Des difficultés sur l’eau, et sur terre également. L’association des utilisateurs de transport de fret abonde : « C’est une accumulation, ces inondations viennent s’ajouter aux grèves et à la pénurie de carburant. Nos adhérents subissent ces préjudices, même si nous ne pouvons pas encore les chiffrer. Actuellement, autant dire que quand des communes sont sous 1,50 mètre d’eau, cela stoppe toute activité. » Le plus important dépôt fret d’Ile-de-France, situé à Valenton, est rendu inaccessible à cause d’inondations, « impactant le trafic ferroviaire de marchandises », explique la SNCF Réseau.

La Fédération française du bâtiment signale également des problèmes de routes coupées et des difficultés d’approvisionnement, notamment en Seine-et-Marne. Le représentant local du BTP précise « qu’il n’y a rien de catastrophique pour les entreprises elles-mêmes, aucune n’est bloquée.

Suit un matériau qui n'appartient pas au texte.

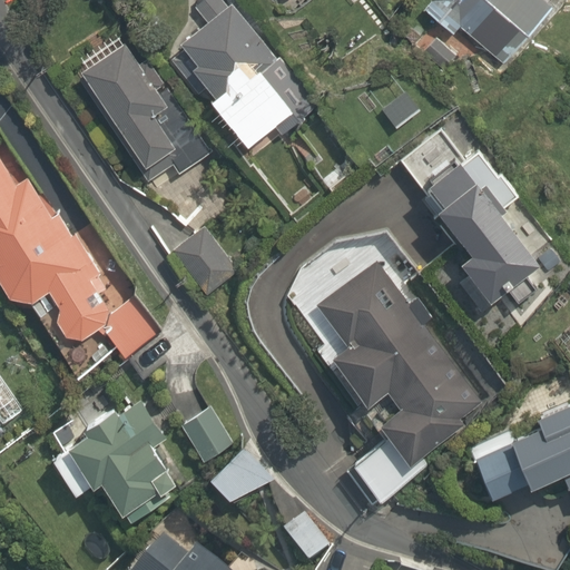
[(462,31),(504,70),(560,9),(549,0),(425,0),(409,19),(429,37),(439,26),(454,40),(462,31)]
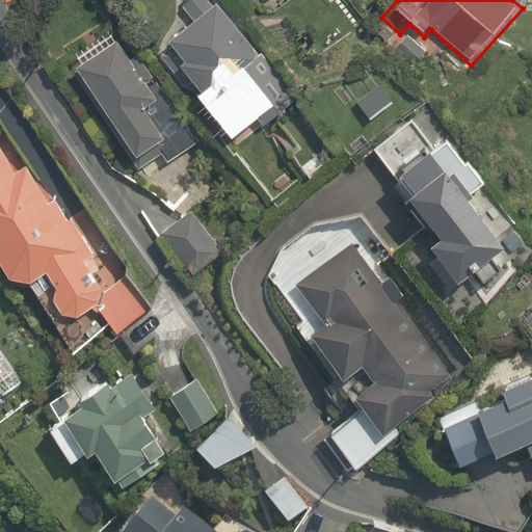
[(248,65),(262,56),(222,5),(174,44),(187,61),(180,68),(204,97),(231,131),(251,114),(264,131),(286,113),(248,65)]
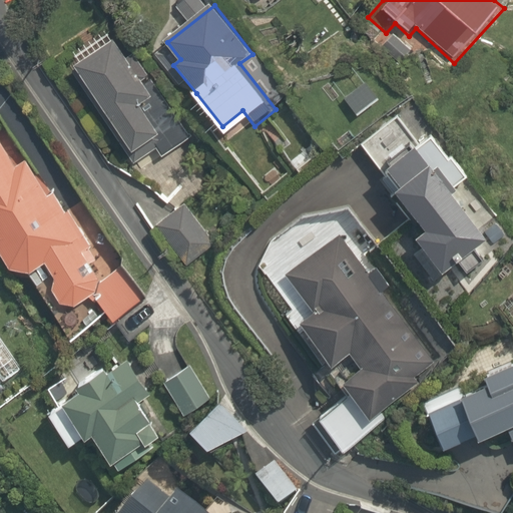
[(164,96),(158,100),(116,34),(72,63),(137,162),(156,149),(163,160),(193,140),(186,129),(164,96)]
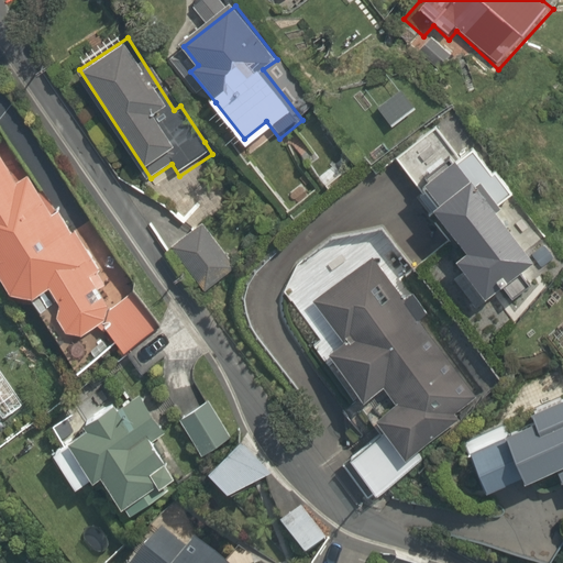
[(417,108),(403,86),(373,105),(388,127),(417,108)]
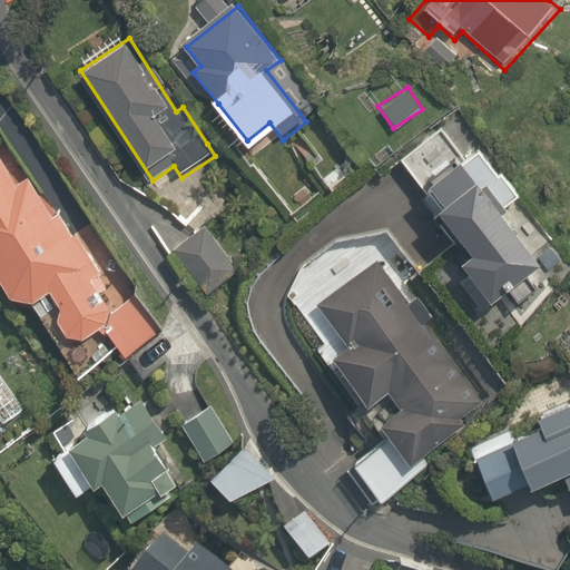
[(519,304),(546,284),(537,272),(548,264),(517,222),(505,207),(521,196),(483,145),(463,160),(439,127),(399,157),(471,255),(458,265),(489,307),(510,292),(519,304)]
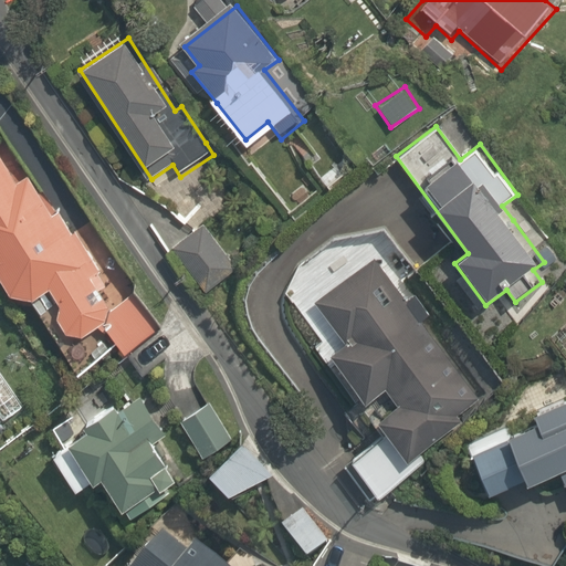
[(0,284),(11,303),(22,296),(30,310),(54,295),(62,308),(50,316),(70,350),(102,332),(118,359),(129,354),(157,337),(116,269),(103,276),(43,174),(29,182),(4,139),(0,140),(0,284)]
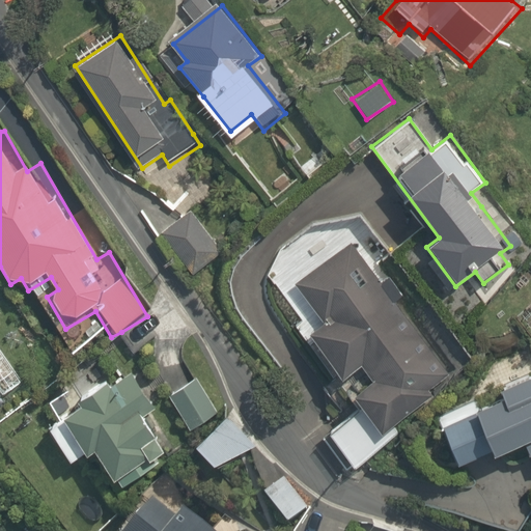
[(188,215),(162,235),(199,279),(224,258),(188,215)]
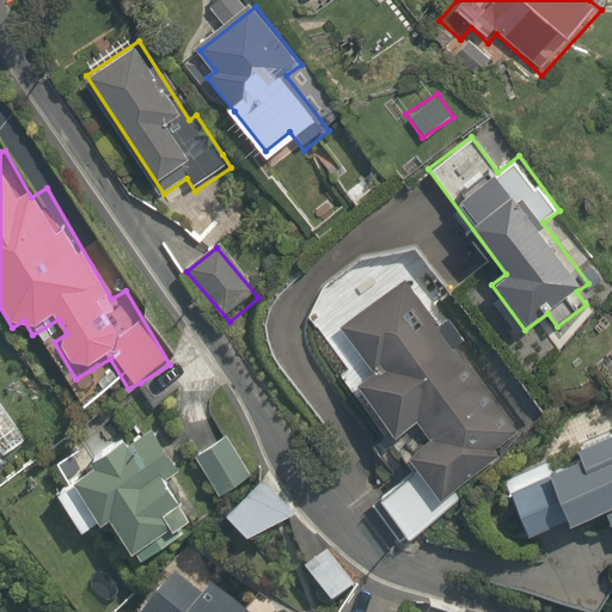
[(371,378),(355,389),(395,444),(418,427),(435,450),(411,466),(415,471),(380,496),(410,538),(461,502),(454,493),(522,444),(403,277),(335,328),(371,378)]
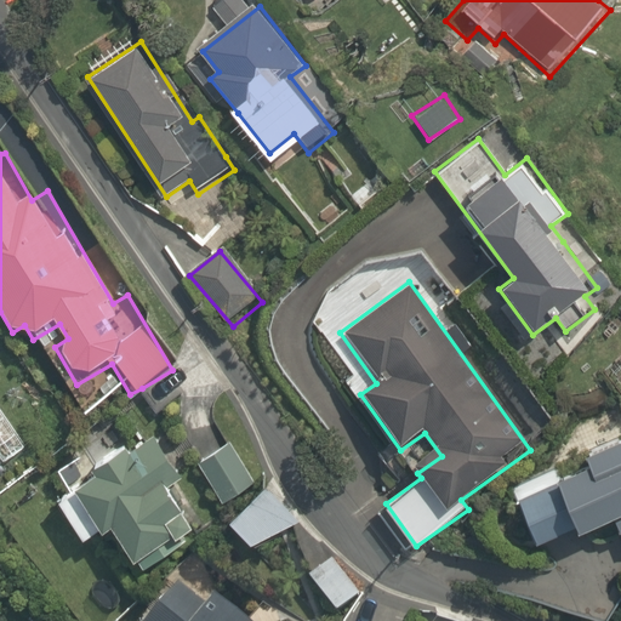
[(98,478),(77,495),(61,505),(86,540),(101,530),(107,537),(115,530),(140,564),(182,535),(171,519),(186,508),(172,490),(186,480),(151,432),(95,472),(98,478)]
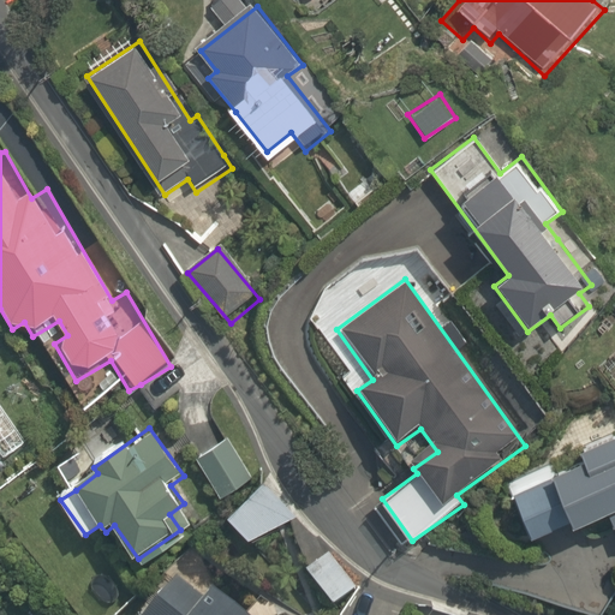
[(232,437),(193,457),(216,500),(255,481),(232,437)]
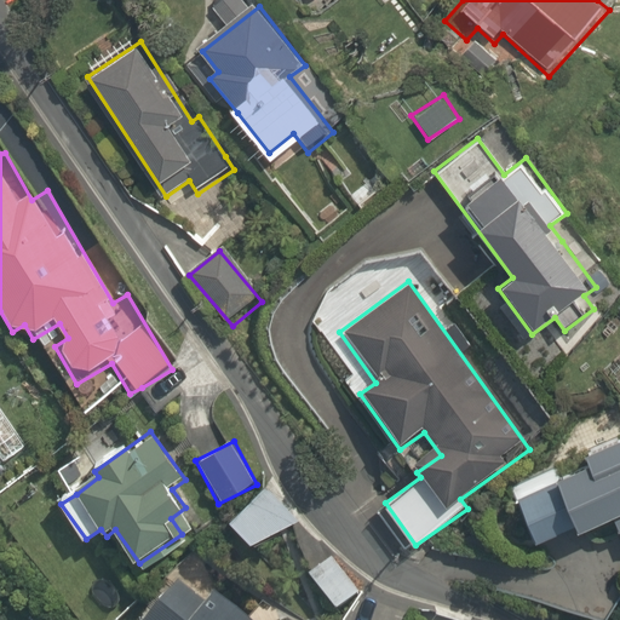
[(539,545),(579,526),(583,533),(609,520),(619,539),(619,442),(554,476),(557,483),(517,504),(539,545)]
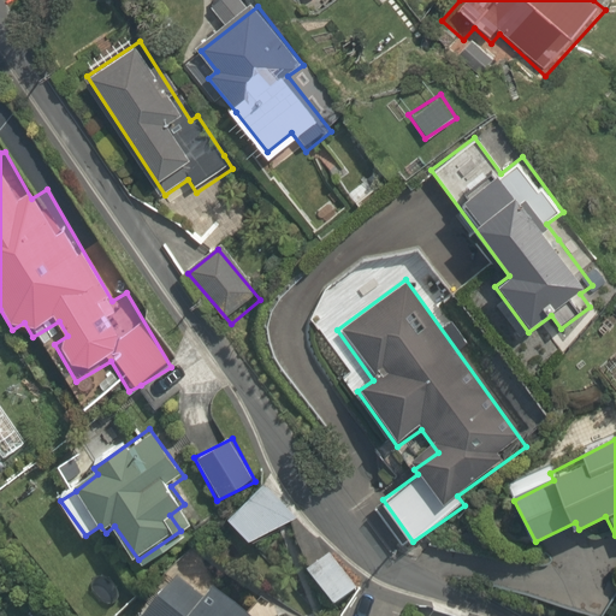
[(291,526),(264,486),(225,513),(258,550),(291,526)]
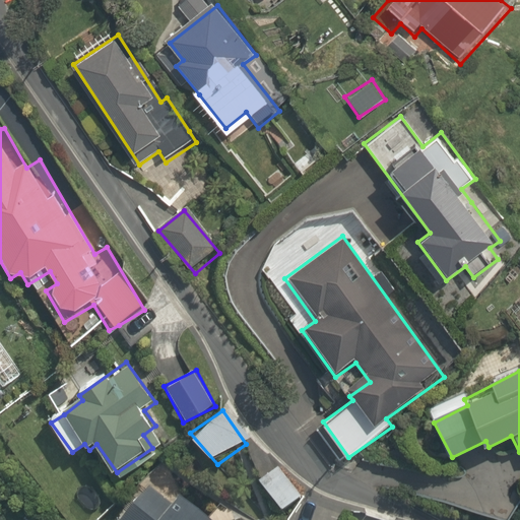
[(277,514),(299,497),(277,469),(256,485),(277,514)]
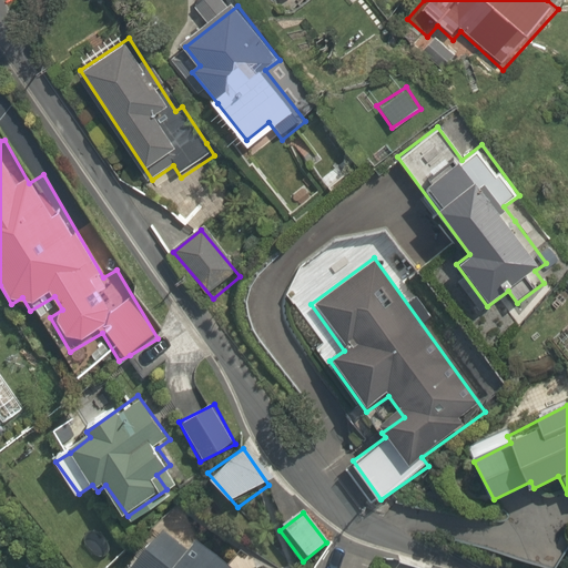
[(224,567),(198,546),(191,555),(163,533),(134,567),(224,567)]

Mais certains entrepôts ont été inondés, donc nous avons mis en place un numéro d’appel et plusieurs directeurs nous ont signalé être sur le qui-vive depuis cette nuit. »

Des entreprises métallurgiques à l’arrêt

Dans le même département, ce sont les entreprises de métallurgie qui inquiète. L’Union des Industries et des Métiers de la Métallurgie de la Seine-et-Marne manque encore d’informations chiffrées, mais « plusieurs entreprises sont à l’arrêt à cause de l’eau qui s’est infiltrée dans les outils de production ».

Enfin, toujours dans le 77, en alerte rouge jeudi et toujours en alerte orange ce vendredi, la Chambre de commerce et d’industrie a mis en place une cellule de crise « SOS Inondations » afin de venir en aide aux commerçants et restaurateurs sinistrés : « Nous aurons une vision plus claire des besoins et attentes des entreprises en début d’après-midi », indique l’organisme. La CCI du Val-de-Marne a également mis en place un dispositif d’urgence.

L’agriculture et l’élevage concernés

La Chambre interdépartementale d’Agriculture, la FDSEA et les Jeunes agriculteurs d’Ile-de-France ont indiqué dans un communiqué que dans les grandes cultures de blé, d’orge ou d’avoine, « de nombreux hectares de céréales sont versés ». Le pois de printemps « est asphyxié et devient jaune », tandis que des maladies se développent notamment dans la féverole, selon la profession. Les producteurs situés dans les vallées de la Mauldre, de l’Yvette et de la Seine ont été les plus touchés.

« Les arboriculteurs comme à Vernouillet, dans les Yvelines, subissent une perte totale de leur production », soulignent les organisations professionnelles. Enfin, les éleveurs subissent eux aussi les conséquences des intempéries avec de « fortes pertes de fourrages, des pâtures d’été aux foins de cet hiver », ce qui va les contraindre à acheter de la nourriture pour leurs bêtes.